Coralie swam sedately, keeping her head out of the water.

Zora flipped and twisted like a fish. “You’re not supposed to go too close to the edge,” she popped up to say.

“Why?”

“In case you see a dead body. No! You might damage the plants, that’s all.”

They struck out into the middle of the pond. Coralie wanted to hold a buoy to rest, but she was scared of the unseen rope trailing against her legs.

“So, is this it?” Zora bobbed in front of her. “Have you and Dad broken up?”

“No—” Coralie started. “Look at those women.”

Two swimmers had struck out to the deepest part of the pond. They had stopped and were resting—were they? Or clowning? They started splashing and holding each other.

“They’ll get told off,” Zora said.

“Are they kissing? No…Oh God—they’re drowning.”

A whistle blew. A kayak streaked out from nowhere. “Lady in the red hat!” a woman with a megaphone boomed from the deck. “Both of you. Stop struggling. Let go. Let go now! You’re dragging each other down!”

One of the two heads sank under the surface for a long time.

Screams and cries rang out around the pond. Coralie gasped. “Fuck!”

“Get apart! Get apart now!” the megaphone woman shouted.

The head popped back up. The rescuer reached the weeds. The two swimmers held the kayak, one on each side. After a while, they began an embarrassed breaststroke to shore.

“That’s what we were like,” Coralie said. “Adam and me. Dragging each other down. I just needed to be alone so I could rest, and breathe, and save myself.”

“And are you saved?”

“I think maybe I am.”

•••

That night,she did her hour of bedtime as usual. At the end, when the children were asleep, and Zora was up in her room, Coralie slipped out of the house and sent Adam a different message. She was accepting visitors—well, only one visitor—to her flat on Graham Road. Fifteen minutes later there was a tap on the front door. Coralie ran down to open it. His shirt was open one more button than usual. Sweat beaded on his temples and ran in rivulets down his chest. She saw his face again, what he actually looked like—not just how she felt about him. She was nervous, trembling. So was he.

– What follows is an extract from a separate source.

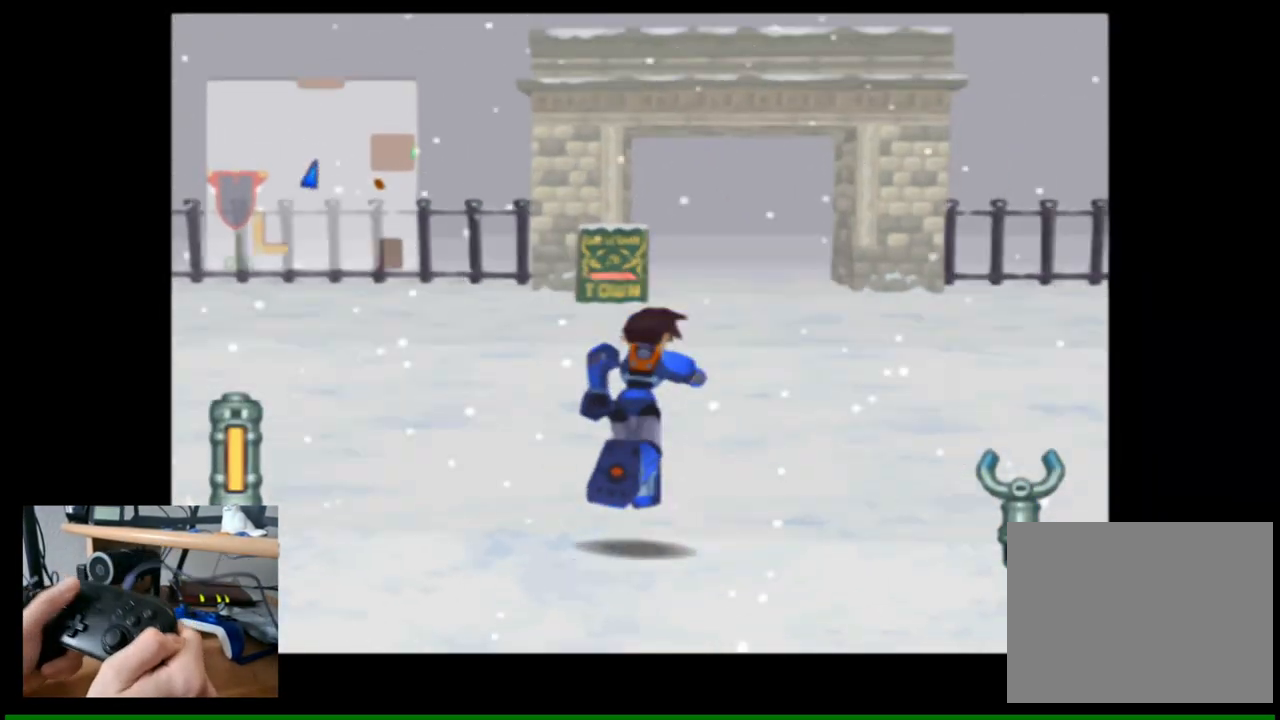
{"buttons": [], "left_stick": "up", "right_stick": "center", "events": []}
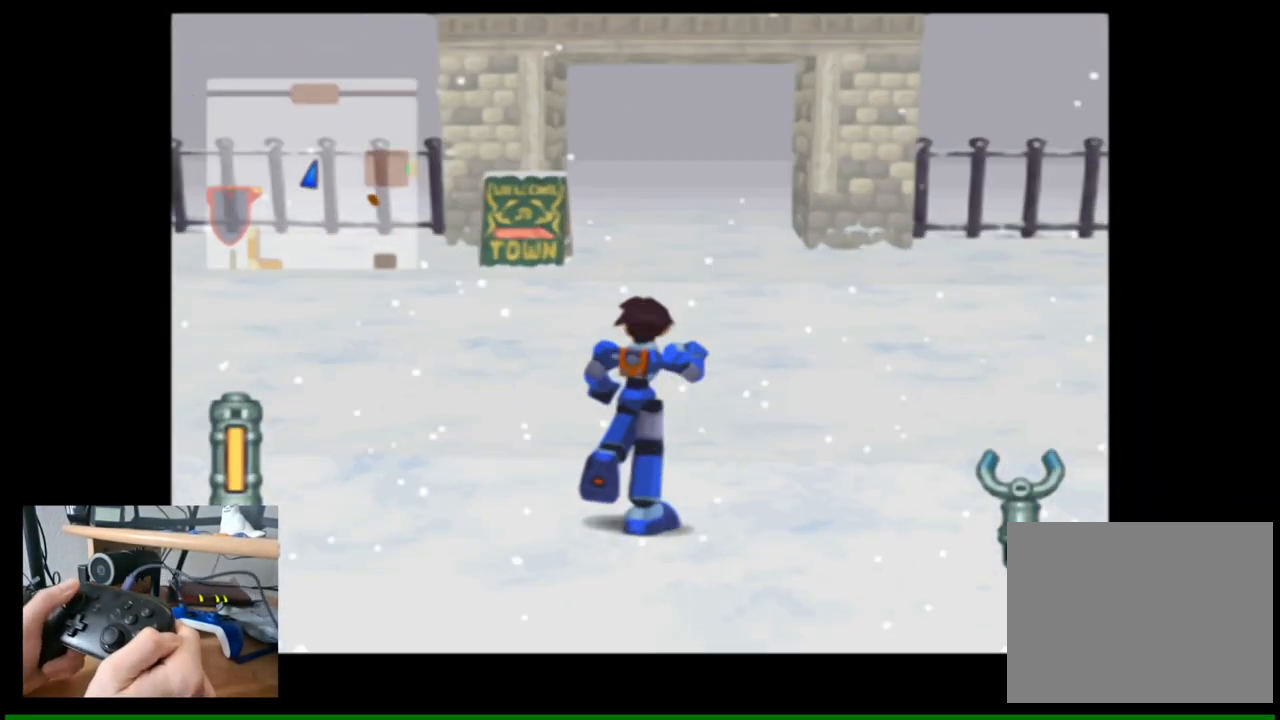
{"buttons": [], "left_stick": "up", "right_stick": "center", "events": []}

The heat was incredible, she could smell his skin. They kissed, and he rested his chin in her cupped hand. She’d forgotten what hefelt like, too, that he was a person, warm and alive. He’d been an idea, a shadowy enemy, a ghost reaching out from the past. Now he was Adam again. She remembered that she loved him. “Do you still love me?” she asked.

“Yes. Do you still love me?”

“Yes.”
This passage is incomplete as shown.